Keywords: medieval Colchester investigations testaments forgery heirs testimonials death property disputes executors fraud
Subject: Enquiry into the charge of forgery of a testament
Original source: Essex Record Office, Colchester borough records, D/B 5 R2 (Red Paper Book), ff.312-314
Transcription in: W.G. Benham, ed. The Red Paper Book of Colchester, Colchester, 1902, 112-14.
Original language: Middle English
Location: Colchester
Date: 1492


TRANSLATION

[Parts of this document were illegible to the transcriber]

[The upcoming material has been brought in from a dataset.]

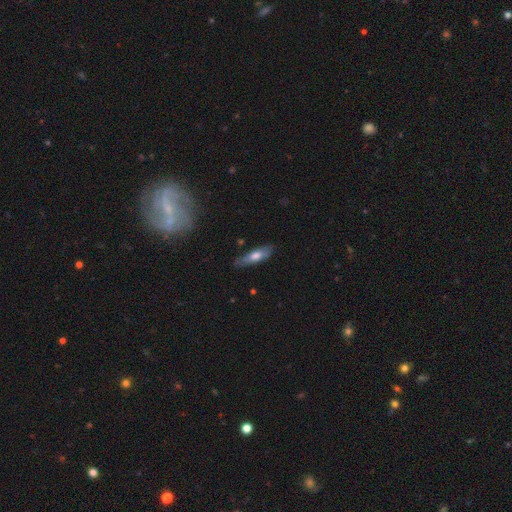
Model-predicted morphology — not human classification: smooth_or_featured: smooth (p=0.56) [alt: featured or disk p=0.37]
how_rounded: cigar-shaped (p=0.54) [alt: in between p=0.44]
merging: none (p=0.77) [alt: minor disturbance p=0.18]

To all true Christian people by whom this document is seen, we Thomas Cristmasse senior and Nicholas Clare, bailiffs of the town of Colchester, give greetings in the name of the Lord, and all reverence and due honour to those who merit it. Since it is well known to be meritorious and necessary to testify and bear witness to the truth in all matters, so that any intrigue and fraud may be averted and suppressed, and what is right and fair applied without bias, we the bailiffs certify and assure you, and every one of you, that on 3 April 1492, at Colchester, John Dixwell gentleman and his wife Katherine, daughter and heir of the late William Bury gentleman of Colchester, came before us, the bailiffs, to complain that they had for a long time been suffering from a great wrong, causing them much damage, and that they and their lawfully begotten children, the rightful future heirs of William Bury, were likely to suffer being wrongfully disinherited of the manors, lands and tenements [...] of William Bury, whose heir Katherine [was ...] in the matter of the truth concerning [...] the form and making of the last will of the same [William] ... to the utter misfortune of them and their [...]. As a consequence of which John Dixwell and Katherine [...] requested us, the bailiffs, that we should [...] the statements of the persons named below, who, according to John and Katherine, were willing to take an oath on their Holy Doom to declare and affirm the truth in that regard. To which [request] we, the bailiffs, being impartial and fair-minded, not motivated by malice or favouritism towards any person in this matter, agreed to allocate time and effort to hearing all such statements and depositions as should be impartially given and declared before us regarding this affair.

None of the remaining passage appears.